I would estimate that the value of GH today is between $13.00 - $14.86.
Now, that would be my estimate of GH’s value. As you can see it is well above the current stock price of approximately $8.66 and implies a gain of between 50% – 72% from $8.66.
What we also have to consider is if GH should indeed trade in the market in this price range or not. A rational investor will likely not pay $13.00 - $14.86, even though they may not disagree with the estimate. The markets concern would be on future growth and not seeing a large enough amount of it. The market will very likely attribute a discount to this valuation – these are the realities of how the stock market operates.
From 2011 to 2019, GH has generated $202,952,990 in free cash flow (I do make adjustments to the reported figures in the financial statements) or the equivalent of $8.55 per share based on average shares outstanding.
It has paid out $7.237 per share in dividends during this period and based on average shares outstanding would equal $171,789,480.
A useful metric to gauge management's capital allocation skills, the acceptance by the market and desirability of GH's stock, is to see if the Company has produced at least $1.00 of gain in market value for every $1.00 of retained earnings. So over time, you would want to see a company increase its stock price by at least $15 if the cumulative retained earnings have been $15 per share. This shows the level of acceptance of a company's management by the market, the anticipation of future results and the desirability of owning its shares.

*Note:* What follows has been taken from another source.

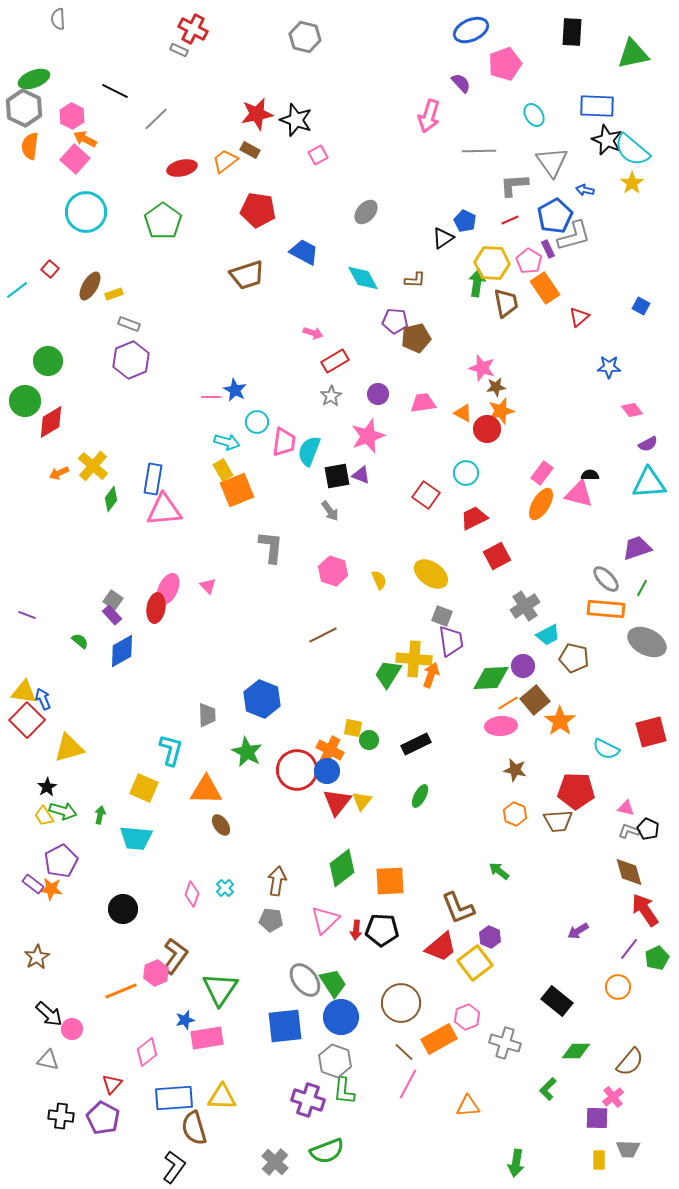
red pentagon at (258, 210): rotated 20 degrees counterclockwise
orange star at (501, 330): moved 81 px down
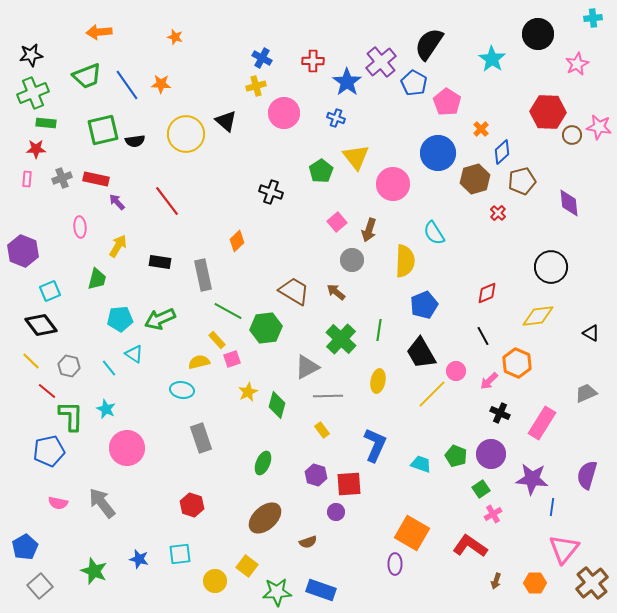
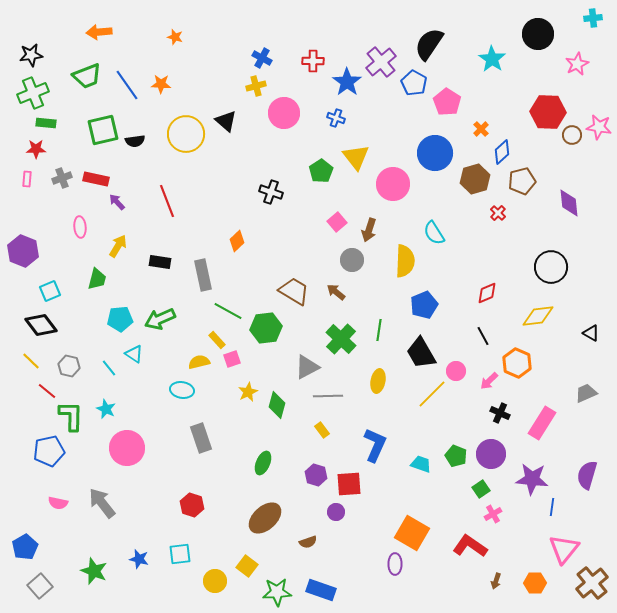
blue circle at (438, 153): moved 3 px left
red line at (167, 201): rotated 16 degrees clockwise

From 2011 to 2019, GH has retained $31,163,510 in free cash flow (again adjustments have been made) or the equivalent of $1.31 per share. The market price of the stock started the period at $10.24 and ended the period at $8.48 for a decrease of $1.76. If GH retained a cumulative amount of $1.31 you would want to see the stock price higher by at least $1.31 - irrespective of the amount of dividends that were received. The market is not interested in giving GH its proper valuation - this will no doubt continue if growth does improve going forward. The market wants to see sustainably higher levels of growth and until that happens, GH will be capped at a certain valuation.
I myself believe in GH and have increased my position in it very recently. While the market will cap the valuation of GH – nobody can tell you by how much but a 10% - 15% discount to intrinsic value would be a reasonable guess in my view – it still represents a solid return from the current stock price.
It is not impossible for GH to grow at a faster pace. If the market were to see concrete attempts at growth, it would start to eliminate the discount to value that we currently have.
In a future post I’ll examine one simple way that faster and sustainable growth can be achieved and with past data for it to hopefully be a useful exercise.
With stronger future growth or not, GH is undervalued at $8.66.